- _PROBLEM REQUIREMENTS_
The lines below from the one with "Public Safety" up to and including the one with "NOVEMBER 12, 2021" are what you should set down, exactly and without pictures.

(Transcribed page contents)
____

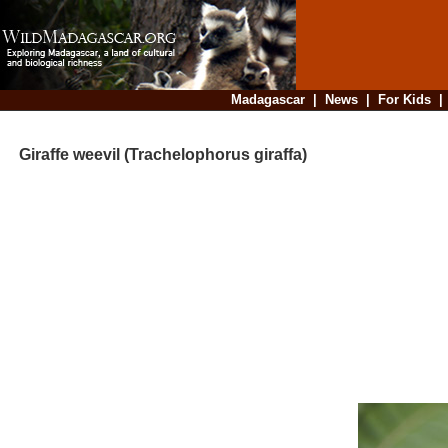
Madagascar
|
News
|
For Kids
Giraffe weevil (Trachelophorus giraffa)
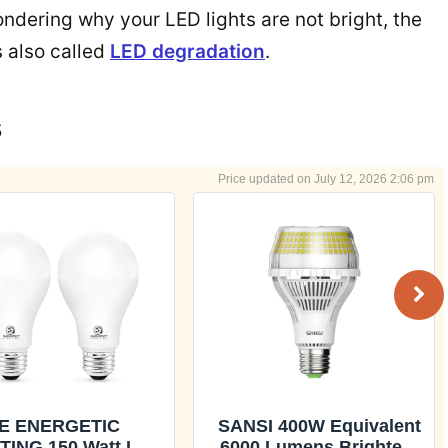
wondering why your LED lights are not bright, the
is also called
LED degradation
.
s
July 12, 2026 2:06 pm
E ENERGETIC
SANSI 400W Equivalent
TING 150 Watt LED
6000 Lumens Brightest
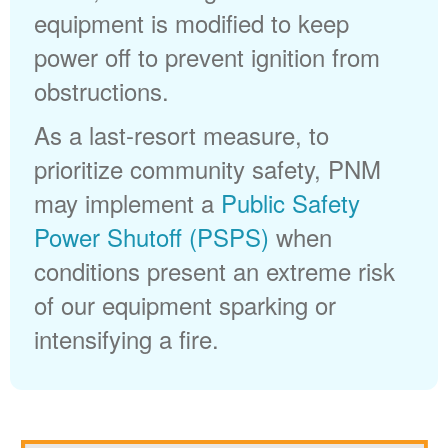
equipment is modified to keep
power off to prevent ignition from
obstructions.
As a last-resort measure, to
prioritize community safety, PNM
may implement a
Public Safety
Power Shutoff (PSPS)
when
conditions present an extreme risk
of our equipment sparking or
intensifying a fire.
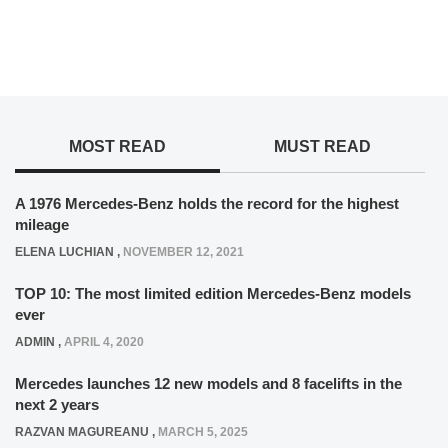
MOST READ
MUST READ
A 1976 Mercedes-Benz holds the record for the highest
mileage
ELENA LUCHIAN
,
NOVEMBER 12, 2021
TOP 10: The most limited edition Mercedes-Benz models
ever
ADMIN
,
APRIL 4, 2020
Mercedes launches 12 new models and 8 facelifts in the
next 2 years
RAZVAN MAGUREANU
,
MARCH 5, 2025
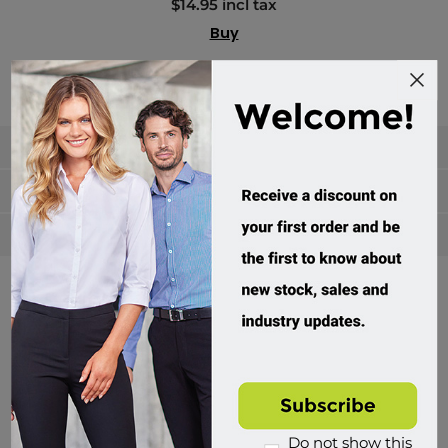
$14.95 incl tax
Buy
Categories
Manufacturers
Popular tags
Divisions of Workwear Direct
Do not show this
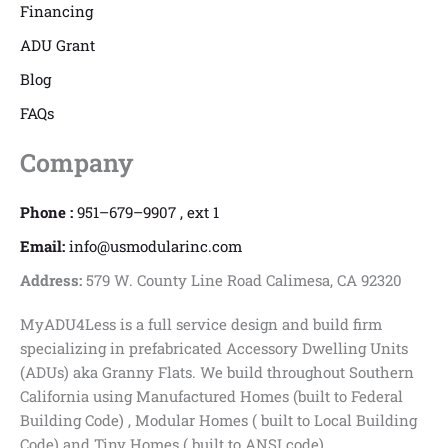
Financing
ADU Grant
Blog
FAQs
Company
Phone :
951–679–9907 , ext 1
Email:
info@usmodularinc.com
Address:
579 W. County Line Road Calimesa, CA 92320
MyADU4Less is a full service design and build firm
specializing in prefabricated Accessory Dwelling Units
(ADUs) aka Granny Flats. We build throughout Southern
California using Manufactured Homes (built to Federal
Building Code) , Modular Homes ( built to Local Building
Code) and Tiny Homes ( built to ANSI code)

____

- _ANSWER AREA_
Public Safety
Power Shutoff (PSPS)
when
conditions present an extreme risk
of our equipment sparking or
intensifying a fire.
MOST READ
MUST READ
A 1976 Mercedes-Benz holds the record for the highest
mileage
ELENA LUCHIAN
,
NOVEMBER 12, 2021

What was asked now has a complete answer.